**Selected excerpt:**
'''
Ventilation map: Ventilation map is typically obtained by calculating the voxel-wise signal difference between end-inspiration and end-expiration after image registration⁴, and defect regions with ventilatory dysfunction appear dark in ventilation map showing less signal difference: $$Ventilation=(S(\text{end expiration})-S(\text{end inspiration}))/(S(\text{end expiration}))\times100$$ .
Ventilation flow map: To evaluate air flow in ventilation, we employed the concept of the fractional ventilation (FV) flow², which is defined as ,$$Ventilation flow=(\triangle FV)/(\triangle t), \text{ where } FV=(S(\text{end expiration})-S(\text{t}))/(S(\text{end expiration}))\times100.$$. The ventilation flow map is then determined by calculating the voxel-wise difference between the maximum and minimum ventilation flow.
'''
**Material shown:**
'''
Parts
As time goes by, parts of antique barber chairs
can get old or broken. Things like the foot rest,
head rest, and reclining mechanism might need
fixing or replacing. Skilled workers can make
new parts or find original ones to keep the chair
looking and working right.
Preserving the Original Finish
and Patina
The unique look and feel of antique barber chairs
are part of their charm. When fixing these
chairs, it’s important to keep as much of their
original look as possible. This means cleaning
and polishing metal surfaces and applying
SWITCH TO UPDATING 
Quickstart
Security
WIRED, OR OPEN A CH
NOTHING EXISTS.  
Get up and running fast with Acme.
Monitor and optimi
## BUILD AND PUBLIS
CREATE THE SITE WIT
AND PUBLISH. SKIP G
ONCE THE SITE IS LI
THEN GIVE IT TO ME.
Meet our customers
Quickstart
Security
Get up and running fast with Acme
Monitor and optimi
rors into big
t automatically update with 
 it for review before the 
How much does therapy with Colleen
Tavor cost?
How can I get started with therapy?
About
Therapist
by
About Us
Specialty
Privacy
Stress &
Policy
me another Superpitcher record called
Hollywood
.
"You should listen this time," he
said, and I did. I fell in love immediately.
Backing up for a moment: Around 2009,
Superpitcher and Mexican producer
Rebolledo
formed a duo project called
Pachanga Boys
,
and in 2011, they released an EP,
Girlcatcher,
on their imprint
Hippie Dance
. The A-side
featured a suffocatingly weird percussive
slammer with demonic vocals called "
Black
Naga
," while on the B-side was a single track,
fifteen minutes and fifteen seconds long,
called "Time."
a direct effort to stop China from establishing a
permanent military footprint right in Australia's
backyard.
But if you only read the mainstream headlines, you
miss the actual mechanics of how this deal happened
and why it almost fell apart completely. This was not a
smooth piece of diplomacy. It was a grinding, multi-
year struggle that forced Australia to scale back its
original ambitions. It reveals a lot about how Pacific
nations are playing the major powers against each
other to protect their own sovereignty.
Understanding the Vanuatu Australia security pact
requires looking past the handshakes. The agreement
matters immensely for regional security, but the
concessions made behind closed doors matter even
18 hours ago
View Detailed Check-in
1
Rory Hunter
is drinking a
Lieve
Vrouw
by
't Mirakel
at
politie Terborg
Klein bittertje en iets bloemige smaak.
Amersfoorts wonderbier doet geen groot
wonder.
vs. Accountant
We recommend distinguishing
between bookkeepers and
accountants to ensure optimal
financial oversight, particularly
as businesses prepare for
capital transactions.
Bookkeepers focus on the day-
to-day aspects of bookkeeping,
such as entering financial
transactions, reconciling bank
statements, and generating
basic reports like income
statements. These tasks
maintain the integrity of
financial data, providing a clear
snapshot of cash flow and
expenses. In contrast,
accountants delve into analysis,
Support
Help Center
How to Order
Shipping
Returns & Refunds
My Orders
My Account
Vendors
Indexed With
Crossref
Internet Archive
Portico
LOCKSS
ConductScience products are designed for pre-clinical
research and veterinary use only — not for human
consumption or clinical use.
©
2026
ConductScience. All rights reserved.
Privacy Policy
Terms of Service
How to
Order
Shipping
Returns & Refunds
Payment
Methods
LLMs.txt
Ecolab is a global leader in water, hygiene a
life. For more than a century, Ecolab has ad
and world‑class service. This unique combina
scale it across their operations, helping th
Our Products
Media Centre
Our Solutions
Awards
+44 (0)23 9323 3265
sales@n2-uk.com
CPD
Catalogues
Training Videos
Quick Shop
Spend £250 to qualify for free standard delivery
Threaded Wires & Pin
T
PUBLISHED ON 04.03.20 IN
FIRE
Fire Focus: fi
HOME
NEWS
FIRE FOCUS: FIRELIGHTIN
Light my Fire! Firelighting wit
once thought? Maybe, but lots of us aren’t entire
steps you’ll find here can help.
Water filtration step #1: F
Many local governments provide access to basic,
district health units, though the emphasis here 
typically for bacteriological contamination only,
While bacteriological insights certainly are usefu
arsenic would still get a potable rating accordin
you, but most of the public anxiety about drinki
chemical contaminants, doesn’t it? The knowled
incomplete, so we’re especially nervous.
'''
**Goal of the exercise:** Please copy the passage on ventilation maps between "Ventilation map: Ventilation" and "minimum ventilation flow.", inclusive, swapping "voxel-wise" for "pixel-wise". Nothing in the material is needed here.

**The answer:**
Ventilation map: Ventilation map is typically obtained by calculating the pixel-wise signal difference between end-inspiration and end-expiration after image registration⁴, and defect regions with ventilatory dysfunction appear dark in ventilation map showing less signal difference: $$Ventilation=(S(\text{end expiration})-S(\text{end inspiration}))/(S(\text{end expiration}))\times100$$ .
Ventilation flow map: To evaluate air flow in ventilation, we employed the concept of the fractional ventilation (FV) flow², which is defined as ,$$Ventilation flow=(\triangle FV)/(\triangle t), \text{ where } FV=(S(\text{end expiration})-S(\text{t}))/(S(\text{end expiration}))\times100.$$. The ventilation flow map is then determined by calculating the pixel-wise difference between the maximum and minimum ventilation flow.